▶ _DESCRIPTION OF THE TASK_
Give the records below again exactly, and exclude each picture.

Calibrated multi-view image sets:
====================
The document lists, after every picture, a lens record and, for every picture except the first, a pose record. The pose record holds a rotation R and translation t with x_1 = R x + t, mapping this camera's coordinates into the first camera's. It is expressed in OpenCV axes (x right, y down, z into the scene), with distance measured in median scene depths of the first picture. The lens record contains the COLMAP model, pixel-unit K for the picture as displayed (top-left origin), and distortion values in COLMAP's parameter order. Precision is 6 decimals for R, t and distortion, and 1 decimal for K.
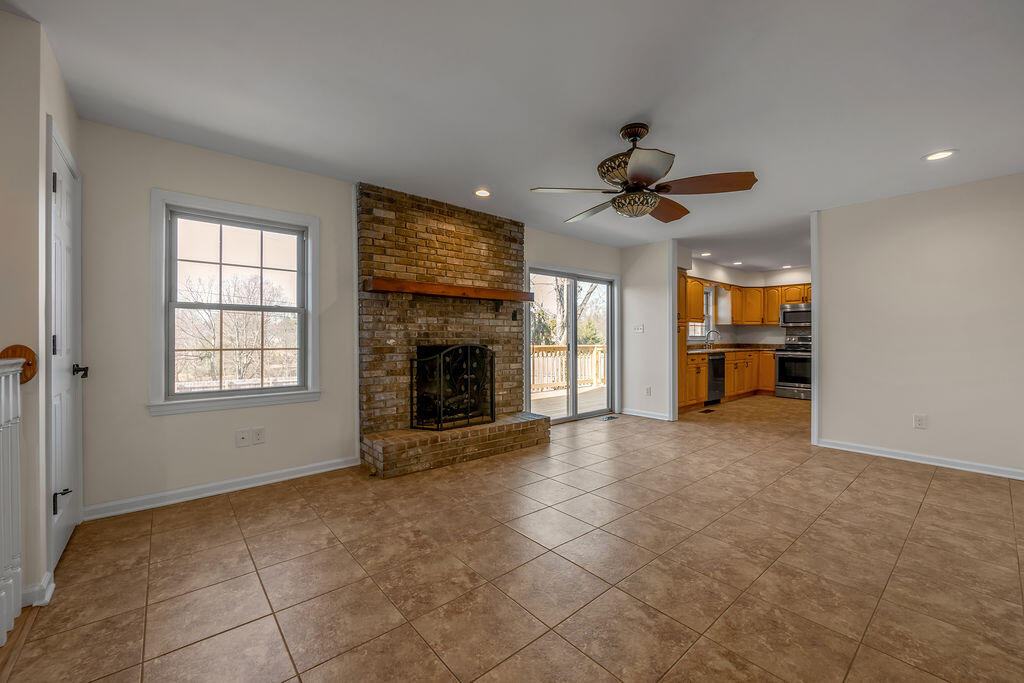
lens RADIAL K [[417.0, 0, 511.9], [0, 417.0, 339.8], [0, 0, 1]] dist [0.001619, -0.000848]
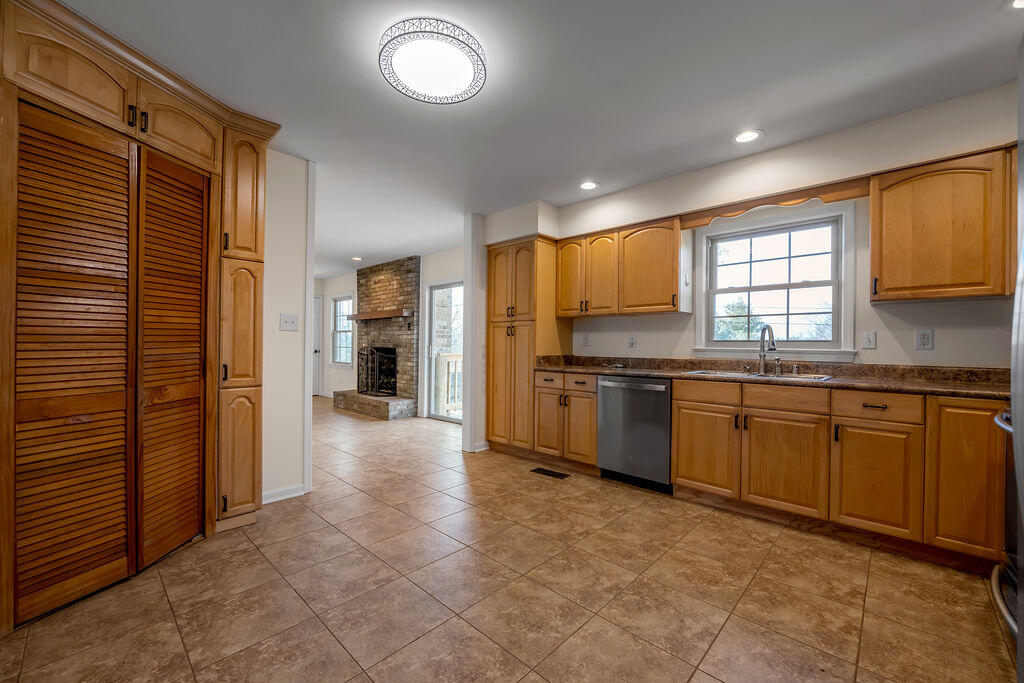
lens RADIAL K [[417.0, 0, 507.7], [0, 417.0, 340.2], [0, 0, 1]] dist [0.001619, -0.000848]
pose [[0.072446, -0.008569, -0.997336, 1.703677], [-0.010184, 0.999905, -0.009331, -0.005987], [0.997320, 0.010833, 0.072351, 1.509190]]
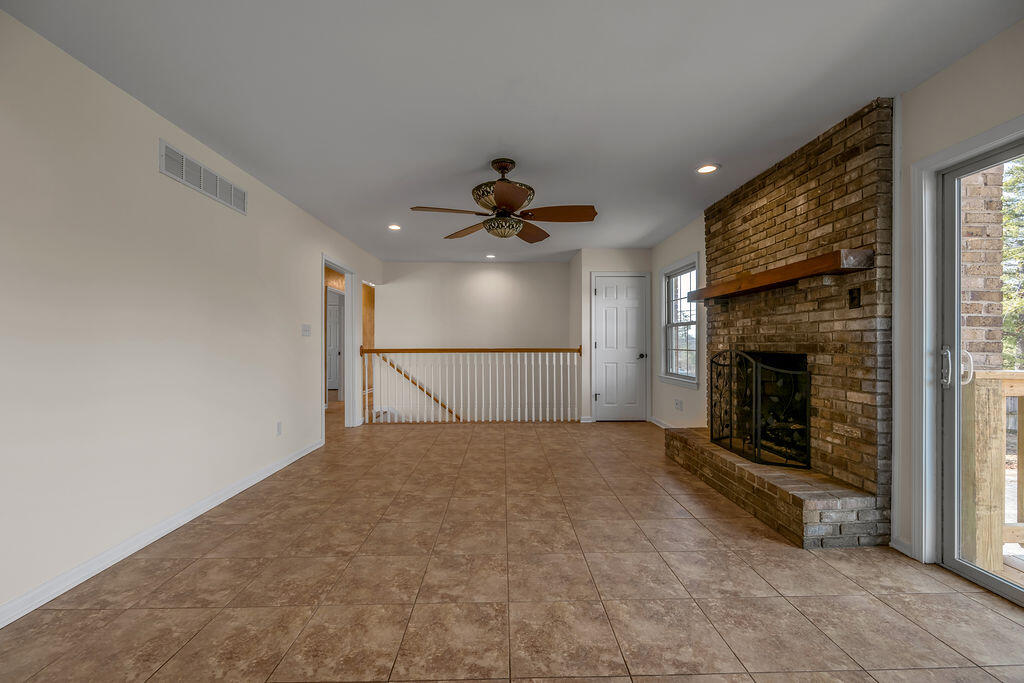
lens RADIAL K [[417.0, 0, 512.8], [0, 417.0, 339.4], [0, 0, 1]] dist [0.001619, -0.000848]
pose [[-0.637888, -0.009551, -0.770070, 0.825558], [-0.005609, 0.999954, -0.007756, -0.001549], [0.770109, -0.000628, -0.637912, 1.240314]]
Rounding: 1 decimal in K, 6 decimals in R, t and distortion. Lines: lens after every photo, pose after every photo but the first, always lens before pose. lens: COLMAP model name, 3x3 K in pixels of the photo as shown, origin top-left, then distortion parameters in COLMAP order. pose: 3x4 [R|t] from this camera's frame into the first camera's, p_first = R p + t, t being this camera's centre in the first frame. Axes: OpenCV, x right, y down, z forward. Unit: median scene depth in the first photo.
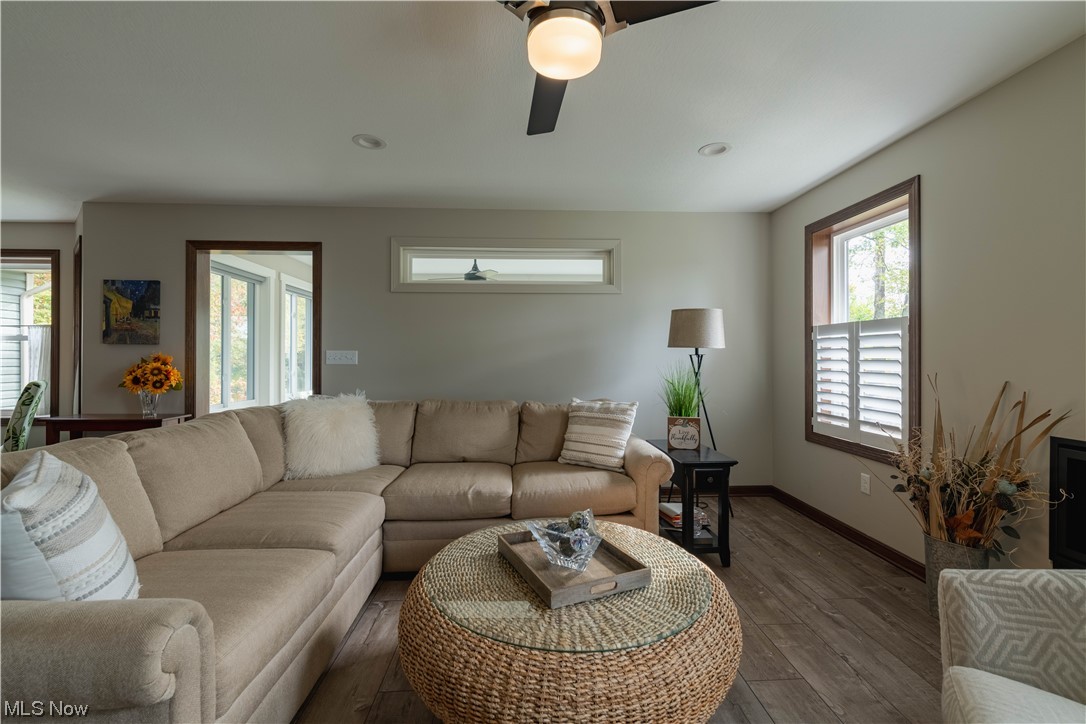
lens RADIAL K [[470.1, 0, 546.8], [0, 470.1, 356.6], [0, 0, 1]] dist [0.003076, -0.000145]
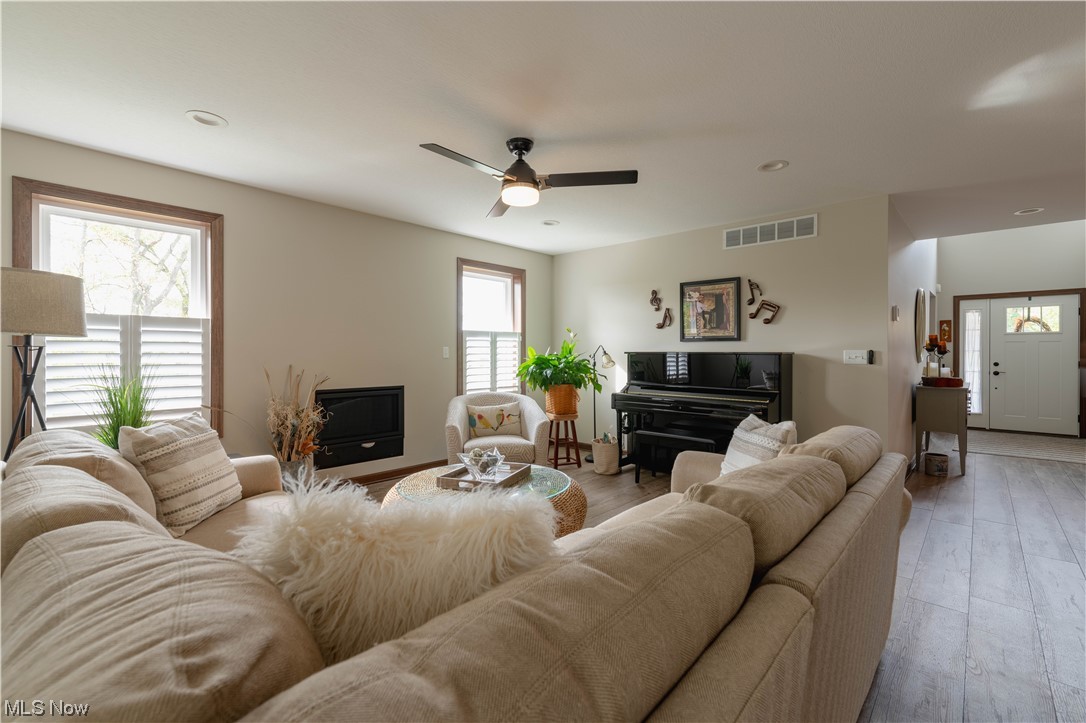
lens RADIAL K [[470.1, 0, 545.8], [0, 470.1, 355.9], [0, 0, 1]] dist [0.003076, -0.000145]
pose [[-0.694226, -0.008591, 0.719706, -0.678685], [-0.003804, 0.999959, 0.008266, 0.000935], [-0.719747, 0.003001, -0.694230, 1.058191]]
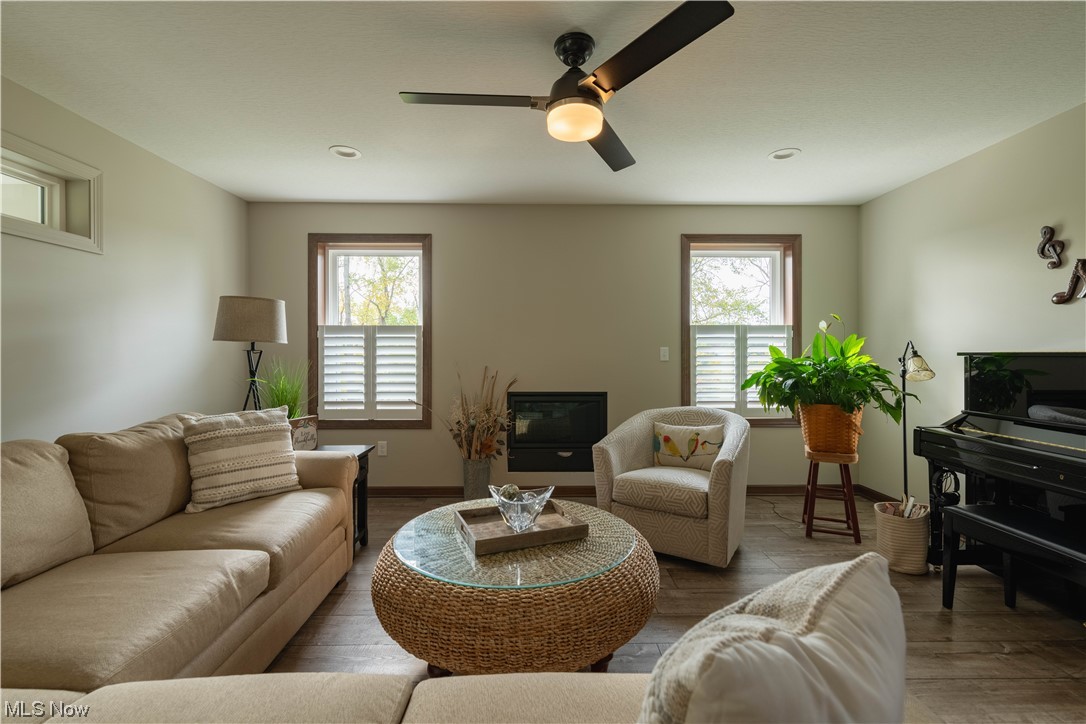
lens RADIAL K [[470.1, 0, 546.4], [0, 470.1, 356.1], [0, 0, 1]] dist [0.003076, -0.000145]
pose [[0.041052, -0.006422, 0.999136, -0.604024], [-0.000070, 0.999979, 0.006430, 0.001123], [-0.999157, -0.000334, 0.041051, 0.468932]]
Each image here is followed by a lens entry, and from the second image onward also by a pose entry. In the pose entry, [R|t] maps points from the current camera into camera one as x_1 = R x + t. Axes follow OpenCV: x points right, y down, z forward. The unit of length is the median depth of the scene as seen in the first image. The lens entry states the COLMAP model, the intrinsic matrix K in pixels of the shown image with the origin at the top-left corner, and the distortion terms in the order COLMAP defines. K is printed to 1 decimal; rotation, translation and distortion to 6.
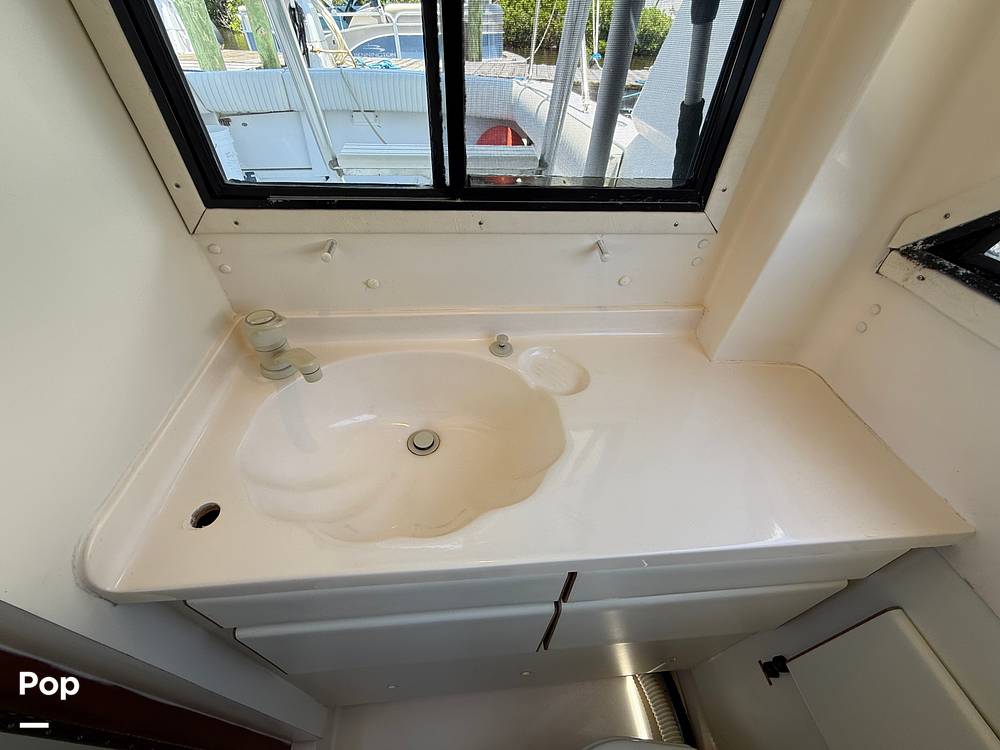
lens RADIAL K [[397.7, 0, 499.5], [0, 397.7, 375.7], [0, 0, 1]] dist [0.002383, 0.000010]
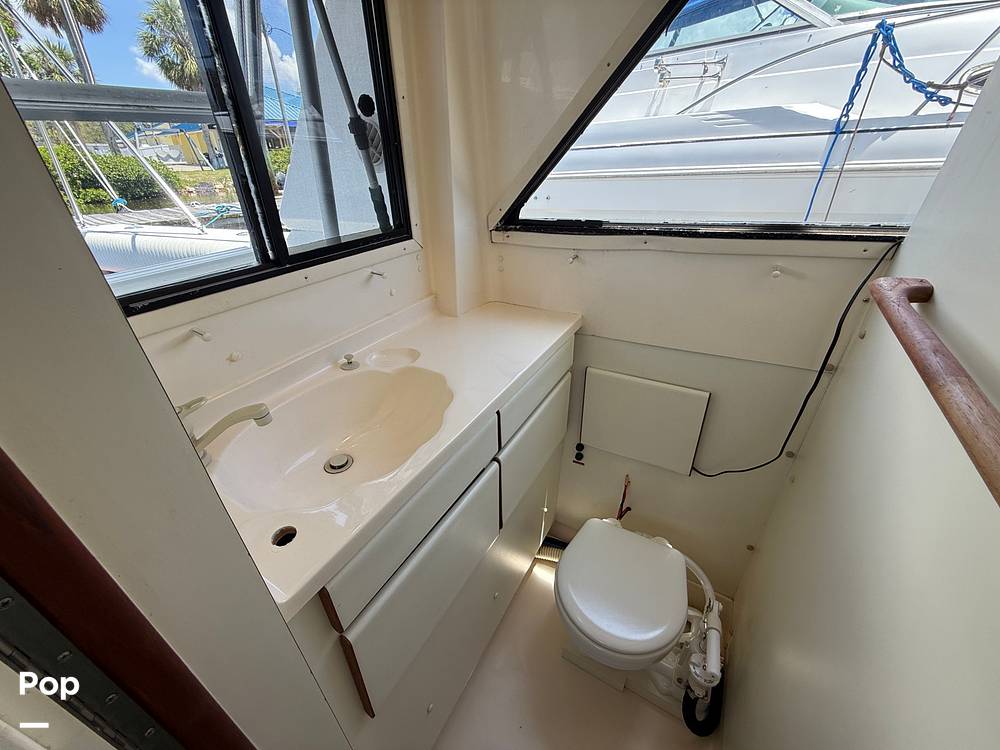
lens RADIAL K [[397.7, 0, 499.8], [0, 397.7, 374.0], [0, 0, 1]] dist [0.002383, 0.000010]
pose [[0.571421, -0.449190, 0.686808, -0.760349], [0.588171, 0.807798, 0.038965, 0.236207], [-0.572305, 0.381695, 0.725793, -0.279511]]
====================
▶ _EXERCISE ANSWER_
The document lists, after every picture, a lens record and, for every picture except the first, a pose record. The pose record holds a rotation R and translation t with x_1 = R x + t, mapping this camera's coordinates into the first camera's. It is expressed in OpenCV axes (x right, y down, z into the scene), with distance measured in median scene depths of the first picture. The lens record contains the COLMAP model, pixel-unit K for the picture as displayed (top-left origin), and distortion values in COLMAP's parameter order. Precision is 6 decimals for R, t and distortion, and 1 decimal for K.
lens RADIAL K [[417.0, 0, 511.9], [0, 417.0, 339.8], [0, 0, 1]] dist [0.001619, -0.000848]
lens RADIAL K [[417.0, 0, 507.7], [0, 417.0, 340.2], [0, 0, 1]] dist [0.001619, -0.000848]
pose [[0.072446, -0.008569, -0.997336, 1.703677], [-0.010184, 0.999905, -0.009331, -0.005987], [0.997320, 0.010833, 0.072351, 1.509190]]
lens RADIAL K [[417.0, 0, 512.8], [0, 417.0, 339.4], [0, 0, 1]] dist [0.001619, -0.000848]
pose [[-0.637888, -0.009551, -0.770070, 0.825558], [-0.005609, 0.999954, -0.007756, -0.001549], [0.770109, -0.000628, -0.637912, 1.240314]]
Rounding: 1 decimal in K, 6 decimals in R, t and distortion. Lines: lens after every photo, pose after every photo but the first, always lens before pose. lens: COLMAP model name, 3x3 K in pixels of the photo as shown, origin top-left, then distortion parameters in COLMAP order. pose: 3x4 [R|t] from this camera's frame into the first camera's, p_first = R p + t, t being this camera's centre in the first frame. Axes: OpenCV, x right, y down, z forward. Unit: median scene depth in the first photo.
lens RADIAL K [[470.1, 0, 546.8], [0, 470.1, 356.6], [0, 0, 1]] dist [0.003076, -0.000145]
lens RADIAL K [[470.1, 0, 545.8], [0, 470.1, 355.9], [0, 0, 1]] dist [0.003076, -0.000145]
pose [[-0.694226, -0.008591, 0.719706, -0.678685], [-0.003804, 0.999959, 0.008266, 0.000935], [-0.719747, 0.003001, -0.694230, 1.058191]]
lens RADIAL K [[470.1, 0, 546.4], [0, 470.1, 356.1], [0, 0, 1]] dist [0.003076, -0.000145]
pose [[0.041052, -0.006422, 0.999136, -0.604024], [-0.000070, 0.999979, 0.006430, 0.001123], [-0.999157, -0.000334, 0.041051, 0.468932]]
Each image here is followed by a lens entry, and from the second image onward also by a pose entry. In the pose entry, [R|t] maps points from the current camera into camera one as x_1 = R x + t. Axes follow OpenCV: x points right, y down, z forward. The unit of length is the median depth of the scene as seen in the first image. The lens entry states the COLMAP model, the intrinsic matrix K in pixels of the shown image with the origin at the top-left corner, and the distortion terms in the order COLMAP defines. K is printed to 1 decimal; rotation, translation and distortion to 6.
lens RADIAL K [[397.7, 0, 499.5], [0, 397.7, 375.7], [0, 0, 1]] dist [0.002383, 0.000010]
lens RADIAL K [[397.7, 0, 499.8], [0, 397.7, 374.0], [0, 0, 1]] dist [0.002383, 0.000010]
pose [[0.571421, -0.449190, 0.686808, -0.760349], [0.588171, 0.807798, 0.038965, 0.236207], [-0.572305, 0.381695, 0.725793, -0.279511]]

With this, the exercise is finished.